Progress was painfully slow and uncertain. For three and a half years
on Futuna, Peter and Marie-Nizier battled with language difficulties,
strange customs and food, sickness, malnutrition, loneliness.
Hardest to
bear was the seeming lack of success in adult conversions. But they
persevered, living and preaching the Gospel, in spite of the king’s
tolerance wearing thin.
The eventual conversion of the king’s son proved to be Peter’s death
warrant. With the king’s approval, a small group of his tribal leaders
clubbed Peter to death while Marie-Nizier was absent visiting elsewhere.
It was on 28th April 1841.
When he heard the news of Peter’s brutal death, Pompallier sailed to
Wallis, accompanied by Fr Philippe Viard, later to be the first Bishop
of Wellington, New Zealand.
Viard went ashore on Futuna, refusing any armed escort,
and gathered Peter’s remains, which were then brought to New Zealand.
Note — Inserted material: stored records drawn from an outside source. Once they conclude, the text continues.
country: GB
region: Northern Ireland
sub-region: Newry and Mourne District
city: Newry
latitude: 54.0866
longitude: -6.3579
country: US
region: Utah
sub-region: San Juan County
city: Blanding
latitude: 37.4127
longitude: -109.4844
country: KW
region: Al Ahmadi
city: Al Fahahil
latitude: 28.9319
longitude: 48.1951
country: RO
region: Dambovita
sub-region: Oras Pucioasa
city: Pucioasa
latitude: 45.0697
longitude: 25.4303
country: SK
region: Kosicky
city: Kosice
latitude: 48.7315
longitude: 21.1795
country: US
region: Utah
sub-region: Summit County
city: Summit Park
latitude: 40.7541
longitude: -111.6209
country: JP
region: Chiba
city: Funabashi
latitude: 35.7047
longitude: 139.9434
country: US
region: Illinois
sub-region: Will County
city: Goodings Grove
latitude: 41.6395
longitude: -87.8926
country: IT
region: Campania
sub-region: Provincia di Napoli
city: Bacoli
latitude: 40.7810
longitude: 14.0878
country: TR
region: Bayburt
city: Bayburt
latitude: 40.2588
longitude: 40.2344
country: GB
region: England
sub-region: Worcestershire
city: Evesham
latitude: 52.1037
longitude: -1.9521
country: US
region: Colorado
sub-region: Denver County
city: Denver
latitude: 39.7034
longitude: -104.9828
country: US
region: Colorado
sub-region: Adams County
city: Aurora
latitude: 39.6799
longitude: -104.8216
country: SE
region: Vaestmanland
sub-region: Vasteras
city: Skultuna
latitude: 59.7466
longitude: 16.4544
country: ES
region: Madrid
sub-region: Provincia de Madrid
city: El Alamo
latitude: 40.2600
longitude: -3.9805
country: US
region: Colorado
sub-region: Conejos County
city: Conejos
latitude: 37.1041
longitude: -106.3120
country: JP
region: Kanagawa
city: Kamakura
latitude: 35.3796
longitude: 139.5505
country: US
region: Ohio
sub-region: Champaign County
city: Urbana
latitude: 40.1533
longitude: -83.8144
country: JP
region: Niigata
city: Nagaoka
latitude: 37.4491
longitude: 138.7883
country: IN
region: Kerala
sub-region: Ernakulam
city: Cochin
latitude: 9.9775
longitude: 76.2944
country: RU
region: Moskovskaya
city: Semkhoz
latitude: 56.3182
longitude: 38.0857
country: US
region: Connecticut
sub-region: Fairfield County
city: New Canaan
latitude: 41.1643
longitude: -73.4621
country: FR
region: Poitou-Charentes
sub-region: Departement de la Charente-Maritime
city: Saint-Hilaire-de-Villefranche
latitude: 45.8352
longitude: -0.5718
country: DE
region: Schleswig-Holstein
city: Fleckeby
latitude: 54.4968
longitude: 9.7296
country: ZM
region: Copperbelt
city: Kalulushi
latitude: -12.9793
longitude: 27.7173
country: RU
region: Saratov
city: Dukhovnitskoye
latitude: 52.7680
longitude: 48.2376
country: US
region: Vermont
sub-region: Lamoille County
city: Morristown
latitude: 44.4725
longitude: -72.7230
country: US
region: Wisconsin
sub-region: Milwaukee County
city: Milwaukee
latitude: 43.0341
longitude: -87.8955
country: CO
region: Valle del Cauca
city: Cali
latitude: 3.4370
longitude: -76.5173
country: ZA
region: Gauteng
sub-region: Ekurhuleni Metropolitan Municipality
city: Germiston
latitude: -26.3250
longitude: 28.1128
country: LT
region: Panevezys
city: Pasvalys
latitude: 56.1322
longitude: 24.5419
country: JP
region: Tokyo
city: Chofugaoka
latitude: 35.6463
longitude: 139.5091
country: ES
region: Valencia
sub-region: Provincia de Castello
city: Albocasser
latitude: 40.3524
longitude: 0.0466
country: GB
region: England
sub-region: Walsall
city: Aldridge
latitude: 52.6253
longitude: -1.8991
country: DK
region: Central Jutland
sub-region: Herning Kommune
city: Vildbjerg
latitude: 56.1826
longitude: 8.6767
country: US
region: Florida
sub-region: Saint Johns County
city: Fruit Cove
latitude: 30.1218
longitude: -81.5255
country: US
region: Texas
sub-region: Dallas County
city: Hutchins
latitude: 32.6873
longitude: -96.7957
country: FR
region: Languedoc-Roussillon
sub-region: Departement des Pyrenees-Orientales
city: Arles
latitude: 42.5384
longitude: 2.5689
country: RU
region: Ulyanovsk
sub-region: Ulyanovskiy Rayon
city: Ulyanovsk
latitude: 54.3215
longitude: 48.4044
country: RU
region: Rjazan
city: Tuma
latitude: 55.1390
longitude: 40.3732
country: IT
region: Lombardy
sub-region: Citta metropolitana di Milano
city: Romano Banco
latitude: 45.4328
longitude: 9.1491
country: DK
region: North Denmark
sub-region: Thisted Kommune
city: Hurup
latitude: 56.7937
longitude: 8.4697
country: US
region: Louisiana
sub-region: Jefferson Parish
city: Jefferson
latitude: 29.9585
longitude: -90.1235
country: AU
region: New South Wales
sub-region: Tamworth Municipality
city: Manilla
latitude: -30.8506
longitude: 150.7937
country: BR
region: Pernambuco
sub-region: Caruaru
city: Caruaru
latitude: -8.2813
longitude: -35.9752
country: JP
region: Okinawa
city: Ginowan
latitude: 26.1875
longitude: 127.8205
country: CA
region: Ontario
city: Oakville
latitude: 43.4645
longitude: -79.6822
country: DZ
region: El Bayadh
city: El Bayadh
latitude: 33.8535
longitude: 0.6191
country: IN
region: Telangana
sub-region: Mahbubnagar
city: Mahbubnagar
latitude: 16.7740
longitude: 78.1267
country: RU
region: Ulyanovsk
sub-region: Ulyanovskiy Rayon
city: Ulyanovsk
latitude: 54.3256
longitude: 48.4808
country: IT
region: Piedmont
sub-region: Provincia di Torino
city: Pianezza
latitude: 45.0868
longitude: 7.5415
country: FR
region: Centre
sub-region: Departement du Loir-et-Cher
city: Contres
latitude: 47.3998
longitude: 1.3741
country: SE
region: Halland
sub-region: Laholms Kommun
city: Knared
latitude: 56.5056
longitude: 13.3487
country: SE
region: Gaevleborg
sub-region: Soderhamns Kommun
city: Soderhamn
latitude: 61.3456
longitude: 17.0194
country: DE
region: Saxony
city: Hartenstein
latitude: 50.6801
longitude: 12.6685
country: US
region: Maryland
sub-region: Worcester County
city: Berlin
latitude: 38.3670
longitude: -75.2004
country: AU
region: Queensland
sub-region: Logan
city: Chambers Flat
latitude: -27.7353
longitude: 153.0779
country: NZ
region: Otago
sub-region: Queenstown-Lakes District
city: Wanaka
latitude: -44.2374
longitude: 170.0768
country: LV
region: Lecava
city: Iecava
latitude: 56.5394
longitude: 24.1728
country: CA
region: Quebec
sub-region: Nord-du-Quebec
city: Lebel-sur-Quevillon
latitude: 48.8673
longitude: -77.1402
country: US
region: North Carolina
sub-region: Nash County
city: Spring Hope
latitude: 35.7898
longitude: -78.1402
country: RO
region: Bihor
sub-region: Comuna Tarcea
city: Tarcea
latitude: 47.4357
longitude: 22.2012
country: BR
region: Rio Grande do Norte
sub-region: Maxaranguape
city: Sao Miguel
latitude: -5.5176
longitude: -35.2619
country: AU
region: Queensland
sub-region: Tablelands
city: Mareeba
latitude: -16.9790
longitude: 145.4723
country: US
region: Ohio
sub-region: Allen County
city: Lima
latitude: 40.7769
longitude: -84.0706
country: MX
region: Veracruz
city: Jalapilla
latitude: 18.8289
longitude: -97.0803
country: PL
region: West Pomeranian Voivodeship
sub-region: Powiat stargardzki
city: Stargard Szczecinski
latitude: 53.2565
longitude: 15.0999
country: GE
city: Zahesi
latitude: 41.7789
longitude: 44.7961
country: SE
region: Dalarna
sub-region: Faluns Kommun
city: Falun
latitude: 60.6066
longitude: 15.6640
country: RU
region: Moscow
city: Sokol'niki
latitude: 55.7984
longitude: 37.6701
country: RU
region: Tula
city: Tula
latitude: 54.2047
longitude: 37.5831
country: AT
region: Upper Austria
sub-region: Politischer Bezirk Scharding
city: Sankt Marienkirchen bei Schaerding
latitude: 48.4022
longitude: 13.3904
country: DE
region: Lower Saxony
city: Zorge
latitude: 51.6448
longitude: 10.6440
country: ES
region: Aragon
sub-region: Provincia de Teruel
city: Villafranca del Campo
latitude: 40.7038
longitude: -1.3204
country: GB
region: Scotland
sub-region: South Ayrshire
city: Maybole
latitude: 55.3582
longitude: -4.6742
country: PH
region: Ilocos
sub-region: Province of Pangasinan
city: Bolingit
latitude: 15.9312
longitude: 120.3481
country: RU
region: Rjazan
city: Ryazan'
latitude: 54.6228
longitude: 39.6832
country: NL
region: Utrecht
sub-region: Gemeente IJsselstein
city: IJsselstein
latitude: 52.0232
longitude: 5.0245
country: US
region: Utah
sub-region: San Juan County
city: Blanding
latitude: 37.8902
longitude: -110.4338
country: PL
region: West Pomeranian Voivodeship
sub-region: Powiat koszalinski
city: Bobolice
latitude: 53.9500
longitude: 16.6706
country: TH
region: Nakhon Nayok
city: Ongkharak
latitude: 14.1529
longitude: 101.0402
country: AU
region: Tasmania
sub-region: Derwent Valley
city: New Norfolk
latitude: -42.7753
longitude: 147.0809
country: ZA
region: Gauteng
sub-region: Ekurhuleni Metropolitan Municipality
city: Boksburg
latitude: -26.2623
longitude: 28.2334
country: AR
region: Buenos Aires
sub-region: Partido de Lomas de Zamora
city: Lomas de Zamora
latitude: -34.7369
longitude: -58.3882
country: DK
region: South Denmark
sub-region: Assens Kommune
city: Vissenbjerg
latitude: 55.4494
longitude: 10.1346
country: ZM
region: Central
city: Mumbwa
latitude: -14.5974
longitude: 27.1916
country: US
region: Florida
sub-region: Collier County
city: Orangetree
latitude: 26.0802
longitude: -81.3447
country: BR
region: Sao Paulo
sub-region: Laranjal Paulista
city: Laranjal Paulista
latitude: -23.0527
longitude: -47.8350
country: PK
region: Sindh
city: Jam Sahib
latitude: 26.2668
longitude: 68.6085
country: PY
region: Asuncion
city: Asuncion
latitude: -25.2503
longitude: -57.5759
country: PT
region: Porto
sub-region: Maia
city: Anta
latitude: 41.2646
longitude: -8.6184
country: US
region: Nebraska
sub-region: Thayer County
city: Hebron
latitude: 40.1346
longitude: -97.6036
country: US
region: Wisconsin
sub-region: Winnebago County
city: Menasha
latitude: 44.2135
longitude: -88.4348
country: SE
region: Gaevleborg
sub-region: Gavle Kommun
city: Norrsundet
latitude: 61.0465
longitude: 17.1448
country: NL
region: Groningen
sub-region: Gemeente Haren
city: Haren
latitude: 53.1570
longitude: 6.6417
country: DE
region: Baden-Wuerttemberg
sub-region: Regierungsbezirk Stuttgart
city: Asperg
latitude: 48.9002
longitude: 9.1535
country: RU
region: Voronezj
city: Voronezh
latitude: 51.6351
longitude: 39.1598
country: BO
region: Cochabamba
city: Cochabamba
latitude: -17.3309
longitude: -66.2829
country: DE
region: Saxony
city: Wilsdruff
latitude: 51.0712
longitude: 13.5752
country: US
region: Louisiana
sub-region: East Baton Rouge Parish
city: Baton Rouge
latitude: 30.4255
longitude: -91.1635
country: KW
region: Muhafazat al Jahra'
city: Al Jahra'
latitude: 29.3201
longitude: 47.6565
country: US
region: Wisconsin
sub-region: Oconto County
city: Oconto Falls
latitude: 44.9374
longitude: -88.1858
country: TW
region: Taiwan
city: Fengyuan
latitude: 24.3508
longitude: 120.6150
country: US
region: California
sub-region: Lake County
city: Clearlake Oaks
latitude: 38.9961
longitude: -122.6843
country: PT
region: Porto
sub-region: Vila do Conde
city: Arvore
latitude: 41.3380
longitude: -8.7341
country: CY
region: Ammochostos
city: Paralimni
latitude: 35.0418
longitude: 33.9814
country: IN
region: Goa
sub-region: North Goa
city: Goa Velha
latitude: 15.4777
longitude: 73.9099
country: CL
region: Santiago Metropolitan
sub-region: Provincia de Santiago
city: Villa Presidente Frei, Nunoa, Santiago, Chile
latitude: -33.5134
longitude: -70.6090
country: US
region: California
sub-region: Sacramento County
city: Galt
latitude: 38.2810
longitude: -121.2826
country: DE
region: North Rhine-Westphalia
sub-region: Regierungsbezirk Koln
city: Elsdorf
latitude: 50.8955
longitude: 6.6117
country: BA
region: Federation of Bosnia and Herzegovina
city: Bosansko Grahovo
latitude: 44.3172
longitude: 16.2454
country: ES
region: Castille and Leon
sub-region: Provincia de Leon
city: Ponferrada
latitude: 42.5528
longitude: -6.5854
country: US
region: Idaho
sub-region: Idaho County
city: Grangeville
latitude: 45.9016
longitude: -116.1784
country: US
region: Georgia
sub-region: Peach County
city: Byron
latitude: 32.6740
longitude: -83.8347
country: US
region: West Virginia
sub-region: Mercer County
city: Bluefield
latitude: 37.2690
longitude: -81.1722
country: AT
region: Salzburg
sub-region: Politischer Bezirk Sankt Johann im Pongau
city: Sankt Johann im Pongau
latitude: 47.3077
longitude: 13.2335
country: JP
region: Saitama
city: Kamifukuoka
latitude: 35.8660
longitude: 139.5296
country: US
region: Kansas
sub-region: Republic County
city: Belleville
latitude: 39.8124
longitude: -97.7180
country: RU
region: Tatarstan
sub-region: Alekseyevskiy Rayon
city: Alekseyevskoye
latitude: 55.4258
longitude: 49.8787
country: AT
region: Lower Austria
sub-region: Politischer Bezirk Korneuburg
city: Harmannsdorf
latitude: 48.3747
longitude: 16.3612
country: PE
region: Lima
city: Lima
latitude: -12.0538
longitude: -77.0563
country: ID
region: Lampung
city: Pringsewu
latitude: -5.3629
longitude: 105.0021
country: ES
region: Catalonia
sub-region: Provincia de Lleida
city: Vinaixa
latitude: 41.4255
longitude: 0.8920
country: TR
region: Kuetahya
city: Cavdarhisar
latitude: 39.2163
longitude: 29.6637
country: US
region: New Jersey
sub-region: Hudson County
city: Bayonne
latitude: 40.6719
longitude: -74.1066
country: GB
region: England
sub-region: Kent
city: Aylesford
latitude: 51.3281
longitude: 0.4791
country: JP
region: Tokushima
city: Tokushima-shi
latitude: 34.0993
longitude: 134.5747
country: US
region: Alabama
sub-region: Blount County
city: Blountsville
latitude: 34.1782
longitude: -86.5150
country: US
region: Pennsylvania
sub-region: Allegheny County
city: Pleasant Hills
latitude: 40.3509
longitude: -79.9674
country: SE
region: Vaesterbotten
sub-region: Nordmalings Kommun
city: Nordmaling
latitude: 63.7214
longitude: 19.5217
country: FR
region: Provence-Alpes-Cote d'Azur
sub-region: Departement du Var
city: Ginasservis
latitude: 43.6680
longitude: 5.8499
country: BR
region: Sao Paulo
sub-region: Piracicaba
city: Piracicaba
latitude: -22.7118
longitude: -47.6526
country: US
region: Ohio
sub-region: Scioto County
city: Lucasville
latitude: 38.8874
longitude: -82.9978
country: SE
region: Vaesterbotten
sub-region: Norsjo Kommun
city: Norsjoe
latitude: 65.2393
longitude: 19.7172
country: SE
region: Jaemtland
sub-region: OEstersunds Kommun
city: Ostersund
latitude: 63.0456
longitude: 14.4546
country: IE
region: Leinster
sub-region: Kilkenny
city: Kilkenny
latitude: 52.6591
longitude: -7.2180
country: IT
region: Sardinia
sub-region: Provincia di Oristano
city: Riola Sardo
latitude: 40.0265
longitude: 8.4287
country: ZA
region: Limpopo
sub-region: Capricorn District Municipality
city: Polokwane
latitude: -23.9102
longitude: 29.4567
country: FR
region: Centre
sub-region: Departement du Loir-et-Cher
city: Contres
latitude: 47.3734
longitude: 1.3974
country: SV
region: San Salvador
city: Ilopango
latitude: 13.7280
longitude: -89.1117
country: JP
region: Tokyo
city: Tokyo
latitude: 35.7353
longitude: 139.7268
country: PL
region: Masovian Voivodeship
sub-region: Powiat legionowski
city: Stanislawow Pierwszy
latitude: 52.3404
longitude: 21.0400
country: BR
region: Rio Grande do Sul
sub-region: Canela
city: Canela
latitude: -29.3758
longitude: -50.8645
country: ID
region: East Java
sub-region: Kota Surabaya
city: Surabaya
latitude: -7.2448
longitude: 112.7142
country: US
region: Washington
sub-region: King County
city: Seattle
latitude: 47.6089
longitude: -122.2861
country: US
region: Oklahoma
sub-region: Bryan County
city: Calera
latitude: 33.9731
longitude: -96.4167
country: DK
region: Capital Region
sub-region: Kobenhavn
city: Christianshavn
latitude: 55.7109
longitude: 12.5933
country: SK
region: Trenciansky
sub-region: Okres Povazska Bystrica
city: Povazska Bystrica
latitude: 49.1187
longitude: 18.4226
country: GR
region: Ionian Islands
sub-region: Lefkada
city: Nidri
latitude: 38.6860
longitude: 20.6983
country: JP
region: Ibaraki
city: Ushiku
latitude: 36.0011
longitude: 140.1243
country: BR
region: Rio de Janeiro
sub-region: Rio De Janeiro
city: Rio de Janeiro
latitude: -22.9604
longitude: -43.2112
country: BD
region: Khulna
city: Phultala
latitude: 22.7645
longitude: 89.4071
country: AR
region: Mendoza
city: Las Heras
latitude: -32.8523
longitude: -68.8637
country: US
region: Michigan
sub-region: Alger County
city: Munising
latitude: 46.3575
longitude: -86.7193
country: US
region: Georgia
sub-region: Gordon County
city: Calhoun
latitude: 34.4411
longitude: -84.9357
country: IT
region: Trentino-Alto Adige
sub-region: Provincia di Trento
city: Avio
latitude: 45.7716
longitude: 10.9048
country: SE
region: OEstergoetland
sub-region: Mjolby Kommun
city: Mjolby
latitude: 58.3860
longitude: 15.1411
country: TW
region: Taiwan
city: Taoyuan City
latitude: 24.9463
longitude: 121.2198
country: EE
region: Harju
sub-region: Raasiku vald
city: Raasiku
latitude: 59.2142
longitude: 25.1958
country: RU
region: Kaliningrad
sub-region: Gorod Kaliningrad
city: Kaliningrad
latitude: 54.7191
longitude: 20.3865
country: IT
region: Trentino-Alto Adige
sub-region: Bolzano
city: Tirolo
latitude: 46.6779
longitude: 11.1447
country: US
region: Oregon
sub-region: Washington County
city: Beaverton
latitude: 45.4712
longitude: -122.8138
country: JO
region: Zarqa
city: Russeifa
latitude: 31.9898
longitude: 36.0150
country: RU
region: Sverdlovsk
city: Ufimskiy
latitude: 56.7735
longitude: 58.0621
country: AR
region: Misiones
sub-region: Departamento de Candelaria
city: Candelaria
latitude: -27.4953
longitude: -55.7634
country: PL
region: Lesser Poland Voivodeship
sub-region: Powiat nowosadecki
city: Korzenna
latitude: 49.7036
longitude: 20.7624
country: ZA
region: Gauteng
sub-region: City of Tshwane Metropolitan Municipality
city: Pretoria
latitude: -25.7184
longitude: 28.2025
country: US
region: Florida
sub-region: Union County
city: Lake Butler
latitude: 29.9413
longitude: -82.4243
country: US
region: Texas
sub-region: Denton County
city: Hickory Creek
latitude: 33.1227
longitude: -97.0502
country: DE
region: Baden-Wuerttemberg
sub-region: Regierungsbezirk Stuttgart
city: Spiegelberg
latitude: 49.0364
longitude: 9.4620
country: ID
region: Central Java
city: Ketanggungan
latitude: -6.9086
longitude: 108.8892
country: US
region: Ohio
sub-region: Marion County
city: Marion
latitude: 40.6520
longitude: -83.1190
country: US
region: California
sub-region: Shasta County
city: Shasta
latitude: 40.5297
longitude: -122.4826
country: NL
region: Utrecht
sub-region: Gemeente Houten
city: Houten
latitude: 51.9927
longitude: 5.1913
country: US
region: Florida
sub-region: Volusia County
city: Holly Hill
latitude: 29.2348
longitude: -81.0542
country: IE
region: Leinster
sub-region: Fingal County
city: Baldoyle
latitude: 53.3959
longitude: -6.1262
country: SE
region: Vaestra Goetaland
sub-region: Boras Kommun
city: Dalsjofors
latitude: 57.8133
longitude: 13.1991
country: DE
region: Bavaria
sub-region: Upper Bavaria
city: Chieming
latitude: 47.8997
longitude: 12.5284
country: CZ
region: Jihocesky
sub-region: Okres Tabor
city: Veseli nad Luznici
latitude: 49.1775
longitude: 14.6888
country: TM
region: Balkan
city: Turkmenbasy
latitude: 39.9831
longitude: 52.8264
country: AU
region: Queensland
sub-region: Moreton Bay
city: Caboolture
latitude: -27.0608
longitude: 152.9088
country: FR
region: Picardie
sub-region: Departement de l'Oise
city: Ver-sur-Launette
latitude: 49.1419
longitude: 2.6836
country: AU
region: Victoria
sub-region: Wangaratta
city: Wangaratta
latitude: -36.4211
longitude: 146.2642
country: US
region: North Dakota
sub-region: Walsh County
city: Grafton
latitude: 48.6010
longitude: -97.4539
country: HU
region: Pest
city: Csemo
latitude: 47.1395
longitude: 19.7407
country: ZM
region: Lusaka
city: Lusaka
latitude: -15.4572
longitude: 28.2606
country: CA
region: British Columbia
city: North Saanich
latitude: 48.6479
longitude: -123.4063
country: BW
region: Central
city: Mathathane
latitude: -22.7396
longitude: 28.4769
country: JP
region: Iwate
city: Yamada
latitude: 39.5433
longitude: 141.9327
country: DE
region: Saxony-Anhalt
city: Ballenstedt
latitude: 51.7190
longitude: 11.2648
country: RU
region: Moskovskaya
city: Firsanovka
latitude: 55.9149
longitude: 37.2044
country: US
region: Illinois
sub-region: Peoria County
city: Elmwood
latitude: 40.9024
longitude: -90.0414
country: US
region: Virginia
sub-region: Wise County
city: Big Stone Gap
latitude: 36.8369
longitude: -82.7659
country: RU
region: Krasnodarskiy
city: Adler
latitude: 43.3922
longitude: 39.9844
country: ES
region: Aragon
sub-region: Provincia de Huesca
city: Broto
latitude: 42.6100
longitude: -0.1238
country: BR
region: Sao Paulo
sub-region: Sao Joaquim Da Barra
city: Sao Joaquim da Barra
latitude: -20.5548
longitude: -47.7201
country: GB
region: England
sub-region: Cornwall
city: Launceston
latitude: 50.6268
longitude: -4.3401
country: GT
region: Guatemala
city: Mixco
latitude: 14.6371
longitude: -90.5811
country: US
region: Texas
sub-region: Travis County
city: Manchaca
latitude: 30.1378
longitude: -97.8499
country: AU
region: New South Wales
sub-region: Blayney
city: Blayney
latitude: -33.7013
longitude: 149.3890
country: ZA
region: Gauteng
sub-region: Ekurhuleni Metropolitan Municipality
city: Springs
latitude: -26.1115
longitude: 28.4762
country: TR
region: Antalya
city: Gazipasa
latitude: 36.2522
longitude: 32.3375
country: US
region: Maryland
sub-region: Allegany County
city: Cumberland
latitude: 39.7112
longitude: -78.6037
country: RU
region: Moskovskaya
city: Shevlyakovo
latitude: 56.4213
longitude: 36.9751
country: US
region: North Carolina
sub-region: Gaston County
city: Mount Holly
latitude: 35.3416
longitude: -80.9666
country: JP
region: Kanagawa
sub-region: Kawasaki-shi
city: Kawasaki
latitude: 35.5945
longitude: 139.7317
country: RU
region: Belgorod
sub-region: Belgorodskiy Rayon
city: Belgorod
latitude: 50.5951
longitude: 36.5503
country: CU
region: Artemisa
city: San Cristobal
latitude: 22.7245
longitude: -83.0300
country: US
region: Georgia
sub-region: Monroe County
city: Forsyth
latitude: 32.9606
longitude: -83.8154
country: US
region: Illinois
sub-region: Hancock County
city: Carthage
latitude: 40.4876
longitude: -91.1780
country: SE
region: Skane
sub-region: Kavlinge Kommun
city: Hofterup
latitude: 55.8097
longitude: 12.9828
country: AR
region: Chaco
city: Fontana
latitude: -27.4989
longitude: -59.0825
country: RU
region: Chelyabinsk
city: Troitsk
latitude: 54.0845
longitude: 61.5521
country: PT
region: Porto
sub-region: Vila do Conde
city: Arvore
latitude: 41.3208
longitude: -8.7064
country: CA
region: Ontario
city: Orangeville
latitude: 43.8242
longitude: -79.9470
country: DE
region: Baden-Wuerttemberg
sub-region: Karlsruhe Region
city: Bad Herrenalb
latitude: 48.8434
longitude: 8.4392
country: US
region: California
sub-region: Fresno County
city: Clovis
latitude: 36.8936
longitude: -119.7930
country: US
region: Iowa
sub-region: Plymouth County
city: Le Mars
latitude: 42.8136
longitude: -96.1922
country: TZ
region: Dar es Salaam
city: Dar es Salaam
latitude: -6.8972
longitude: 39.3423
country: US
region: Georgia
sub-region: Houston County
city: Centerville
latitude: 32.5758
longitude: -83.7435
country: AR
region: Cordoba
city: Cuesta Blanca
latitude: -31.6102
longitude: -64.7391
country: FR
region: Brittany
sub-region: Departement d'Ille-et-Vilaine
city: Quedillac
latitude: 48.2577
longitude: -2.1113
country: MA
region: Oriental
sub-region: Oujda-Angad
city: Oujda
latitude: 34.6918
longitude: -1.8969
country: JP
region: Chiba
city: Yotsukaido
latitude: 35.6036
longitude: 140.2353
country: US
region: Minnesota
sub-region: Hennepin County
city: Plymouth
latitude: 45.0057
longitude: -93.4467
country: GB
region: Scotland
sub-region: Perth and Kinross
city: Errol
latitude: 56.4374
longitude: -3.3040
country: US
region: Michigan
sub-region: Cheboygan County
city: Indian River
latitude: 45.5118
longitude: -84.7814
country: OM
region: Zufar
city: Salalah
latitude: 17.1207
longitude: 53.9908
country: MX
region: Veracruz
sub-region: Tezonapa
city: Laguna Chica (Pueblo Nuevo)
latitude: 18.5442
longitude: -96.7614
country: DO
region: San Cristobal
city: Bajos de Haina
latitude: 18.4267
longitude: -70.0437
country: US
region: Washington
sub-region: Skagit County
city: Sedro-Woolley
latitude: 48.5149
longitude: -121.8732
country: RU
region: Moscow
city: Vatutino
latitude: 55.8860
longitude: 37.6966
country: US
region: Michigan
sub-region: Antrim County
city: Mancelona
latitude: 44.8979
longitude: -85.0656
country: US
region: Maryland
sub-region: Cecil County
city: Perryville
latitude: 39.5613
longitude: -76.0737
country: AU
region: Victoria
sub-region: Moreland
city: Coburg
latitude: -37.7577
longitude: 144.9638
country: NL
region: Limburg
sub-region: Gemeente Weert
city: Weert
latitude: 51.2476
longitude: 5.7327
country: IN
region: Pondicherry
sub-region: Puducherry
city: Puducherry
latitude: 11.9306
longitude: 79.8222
These were kept reverently at Kororareka (Russell) till 1849 when they
were returned to France. They are now once again on Futuna, venerated in
a shrine that has become a pilgrimage centre for the whole Pacific.
Because of the difficulty of getting reliable eye-witness evidence,
it took the Church a long time to be satisfied that Peter died because
of hatred of the Catholic faith, and not for some other reason. He was
officially declared a martyr and beatified in 1889.
He was declared a
saint by Pope Pius XII in 1954 and, because of his connection with New
Zealand, St Peter Chanel is honored with a Feast Day.